• The problem:
Put "полынья" in place of every "прорубь" in the material below and copy everything else without change.

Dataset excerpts
+-------+
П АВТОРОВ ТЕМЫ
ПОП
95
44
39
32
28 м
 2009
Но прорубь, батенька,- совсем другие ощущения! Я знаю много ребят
+-------+
• Answer area:
П АВТОРОВ ТЕМЫ
ПОП
95
44
39
32
28 м
 2009
Но полынья, батенька,- совсем другие ощущения! Я знаю много ребят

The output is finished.